*EXERCISE DETAILS:* Tally the lines containing "teddy" in this data. Respond with the tally alone.

(Dataset items)

────────

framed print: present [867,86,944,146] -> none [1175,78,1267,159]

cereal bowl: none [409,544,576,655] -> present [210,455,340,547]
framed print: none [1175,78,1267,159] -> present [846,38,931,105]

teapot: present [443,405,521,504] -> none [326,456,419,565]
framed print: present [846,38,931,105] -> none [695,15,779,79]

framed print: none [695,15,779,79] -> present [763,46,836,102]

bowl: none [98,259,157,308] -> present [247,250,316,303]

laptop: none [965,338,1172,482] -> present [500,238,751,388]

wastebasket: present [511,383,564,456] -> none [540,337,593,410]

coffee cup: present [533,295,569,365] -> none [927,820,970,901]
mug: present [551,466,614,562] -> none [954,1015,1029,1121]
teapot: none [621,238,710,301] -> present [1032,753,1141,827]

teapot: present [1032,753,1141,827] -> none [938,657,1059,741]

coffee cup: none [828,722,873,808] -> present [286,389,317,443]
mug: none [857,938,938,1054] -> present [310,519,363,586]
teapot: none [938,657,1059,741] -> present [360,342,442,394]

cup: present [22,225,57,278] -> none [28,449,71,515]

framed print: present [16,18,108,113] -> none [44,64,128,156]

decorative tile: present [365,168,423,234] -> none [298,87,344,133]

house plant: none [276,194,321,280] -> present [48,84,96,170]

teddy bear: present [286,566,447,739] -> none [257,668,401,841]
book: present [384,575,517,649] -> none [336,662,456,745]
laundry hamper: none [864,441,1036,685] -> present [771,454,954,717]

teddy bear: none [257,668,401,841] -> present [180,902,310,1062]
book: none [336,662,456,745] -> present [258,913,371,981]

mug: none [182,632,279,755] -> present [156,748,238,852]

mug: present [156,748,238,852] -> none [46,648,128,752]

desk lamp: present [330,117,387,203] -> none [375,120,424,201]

────────

*WRITTEN SOLUTION:* 2